Sorrell’s not alone in believing that his (former) company always knows best. Publicis continues in its unswerving commitment to “The Power of One”, while the world’s largest advertiser, Procter & Gamble, recently imposed its “People First” approach (whilst trialling with not one, not two, but three different new agency operating models) on the large ad groups with which it works.
We should celebrate diversity, flexibility and that P&G’s philosophy won’t work for all advertisers but Marc Pritchard, its chief marketing officer, is right about one thing: it’s time to talk about the client of the future. Modern marketers are faced with more channels requiring more content, more production, and dramatically different audience behaviour, with customers demanding engaging micro-personalised content. With seemingly no more money to deliver that. Something has to give. Hopefully not (further) commoditisation of the creative product. A brave new world and breed of independent creative agencies and evolved agency operating models is now available to clients. But they have to evolve their internal structures and content operating models to be able to enjoy the benefits these afford.
Of course, they’re constantly offered help to address this. Everybody seems to have a definitive solution – appoint a holding company to do everything, go with an independent micro-network, do it all in-house alongside one of the new wave of content production companies, and hire a management consultancy to make sense of it all.
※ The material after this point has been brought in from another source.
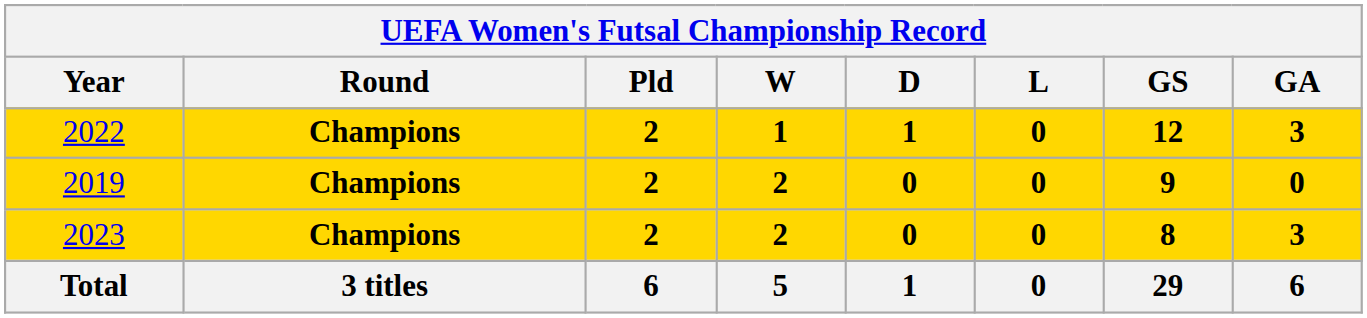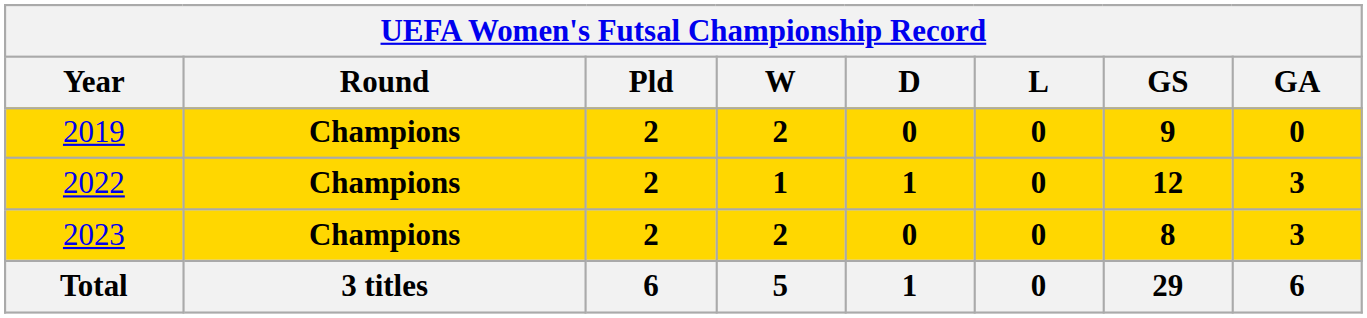rows swapped: 2019 <-> 2022
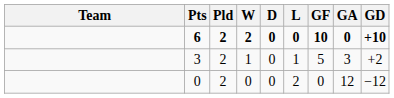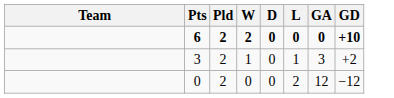- column: GF | 10 | 5 | 0
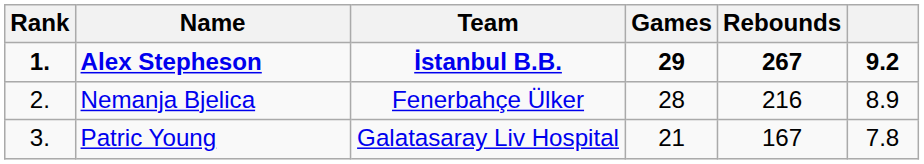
But the structural point is this - the solution doesn’t matter, marketers from companies large or small can take their work in-house or work alongside the best creative agency in the world, while also bringing in the strongest management consultant to advise on strategy. But unless they’re ready for shifts in consumer behaviour, and the complexity of the associated content supply chain that goes alongside this, it’s irrelevant. This includes developing an awareness of the changing customer journey – how to create, adapt and deliver the right content to the right channels and touchpoints - and managing and reacting to this shift.
Embracing change is a multi-year process, and part of the broader transformation in which many companies are already invested. And progress can only be achieved by technology alongside human behavioural understanding that leverages intelligent connected content workflows, deploying Artificial Intelligence and data security as part of one consistent, operation.
Today’s marketer acknowledges that content is becoming more adaptable and has the agility to cross all kinds of borders, both geographic and in terms of audience. She or he will also consider the idea that the future of content creation and organisation will be accelerated by AI, and that marketing content will need to be structured and formatted so that it is machine ready. As a result, forward-thinking companies must look to adopt a global content operating model that includes authoring tools and machine translation to create and deliver engaging personalized content at scale and speed.
The clients and brands that succeed will develop well-established global content operations that are able to deal with big changes and challenges much more easily. That preparation, along with a flexible approach to content and audiences, is the hallmark of the future client.